Bectu’s role in lobbying government

Bectu has played a pivotal role feeding this information into the Creative Industries Federation, the British Film Council and to the BFI COVID-19 Taskforce so that this intelligence can be fed into the Department for Digital, Culture, Media and Sport, the Department for Business, Energy and Industrial Strategy and the Treasury.

Like many other parts of the economy, the employment structures used across Bectu’s industries are highly flexible, very complicated, and offer very few protections. As a result, the two Treasury schemes intended to support employees and the self-employed fail to cover thousands of Bectu members.

The government’s response to this crisis has been unprecedented and its ambition has to be applauded, but we know that it has exposed a lack of knowledge about how some parts of the economy operate in practice.

That’s why in our latest communication with the Treasury and MP’s we highlighted a list of problems with the current income support schemes and suggested solutions to ensure that no-one is left behind during the coronavirus pandemic.

Potential solutions

The gaps can be split into roughly two distinct groups: people who work on short term PAYE contracts and are not covered by the Coronavirus Job Retention Scheme (CJRS) and people who aren’t covered by the Self-Employed Income Support Scheme (SEISS).

Across the creative industries there are people who regularly work PAYE contracts as their main source of income but were not in a contract on 28 February and did not start another contract after that date. Our latest survey shows around half of all those who work in this way in the film and TV sector are in this predicament. With no employer able to furlough them, it is essential that the government steps in.

We think the Treasury should set up a new Freelance Worker Income Support Scheme using the PAYE data they have to calculate average earnings for people who declare as ‘PAYE freelancers’ and compensate them at the 80% rate directly without going through an employer’s payroll system. Where furloughing under the JRS is possible this would still be encouraged.

These freelancers aren’t the only group left out. Nearly two million workers in the UK are set up as Personal Service Companies (PSCs). This is often the only option in the industries they work in, and we know some have been forced into this position against their will by engagers, however it leaves them unable to fully access either the CJRS or the Self-employment Income Support Scheme because they will take most of their income in dividends from their own company.

The issue for the Treasury is the difficulty of distinguishing PSC dividend income from income from other dividends and designing a system that does not reward people for dividend income not derived from PSCs.

We have proposed two potential work-around solutions to the Treasury that could help this group and make sure they can access support that reflects their true income and helps the get through this crisis. One involves looking at dividend vouchers and the other looking at self-assessment returns combined with the balance sheet of a PSC.

We have also raised concerns about people who might lose out on support because they have been ill or taken maternity leave during the period used for calculating average income. Limiting access to the SEISS for those who have earned over £50,000 profit over three years is also a very sharp cliff-edge for a single income household who has made £51,000 profit, for example.

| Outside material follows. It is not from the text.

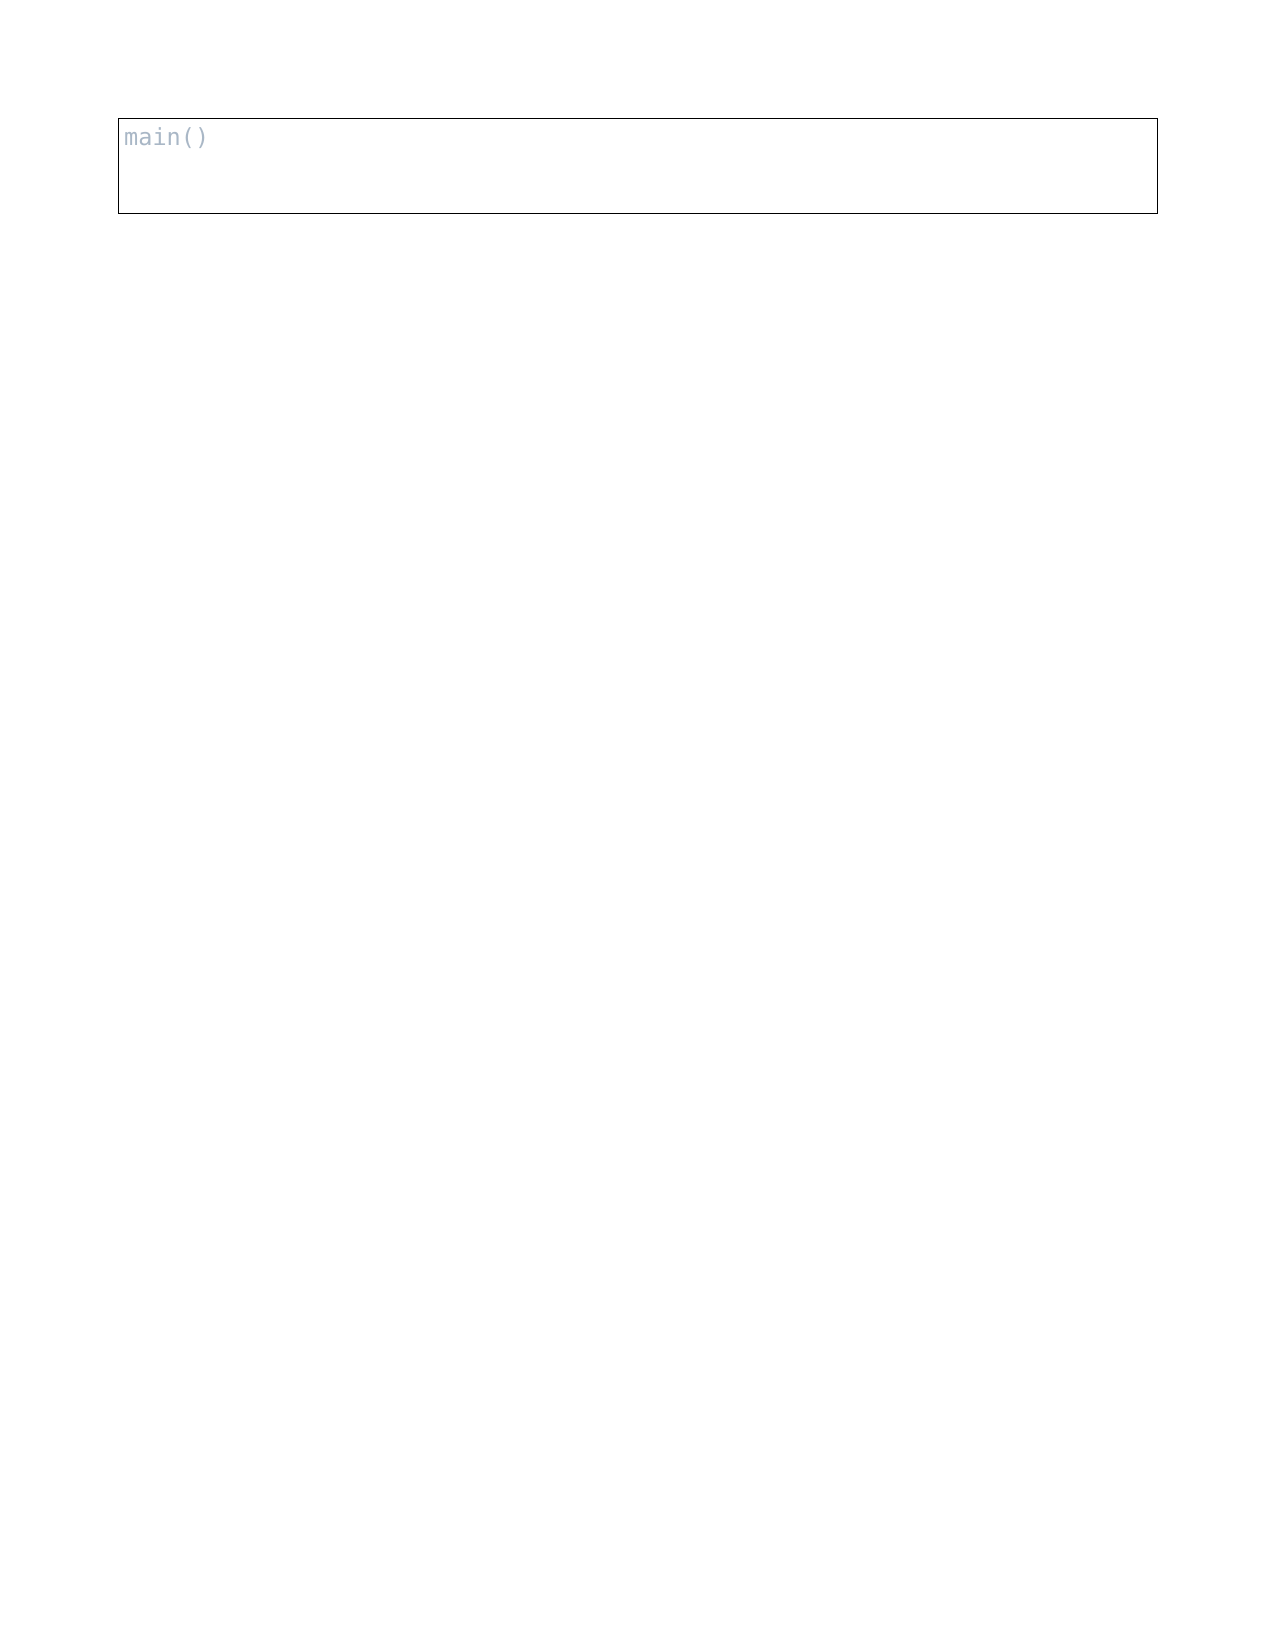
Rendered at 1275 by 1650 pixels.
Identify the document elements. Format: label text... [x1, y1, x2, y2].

table_header main() [119, 119, 1157, 213]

Bectu will continue to raise the plight of freelancers

These may seem like minor holes in what is a mammoth programme of support, but for every worker who falls foul of these technicalities it is the difference between economic survival and disaster.

The solutions we have put forward are realistic. Before the Treasury starts thinking about how we recover economically from the effects of coronavirus it must ensure that everyone has a safety net to fall back on.

Bectu members have already waited patiently for help. They can’t be forgotten just because they don’t fit into a neat box. The government has already delivered for the majority of the economy but it can’t stop now.

Our people are the backbone of the creative industries and we will not allow them to be financially ruined. To do so will irreparably damage a sector that contributes over £100 billion annually to the UK economy.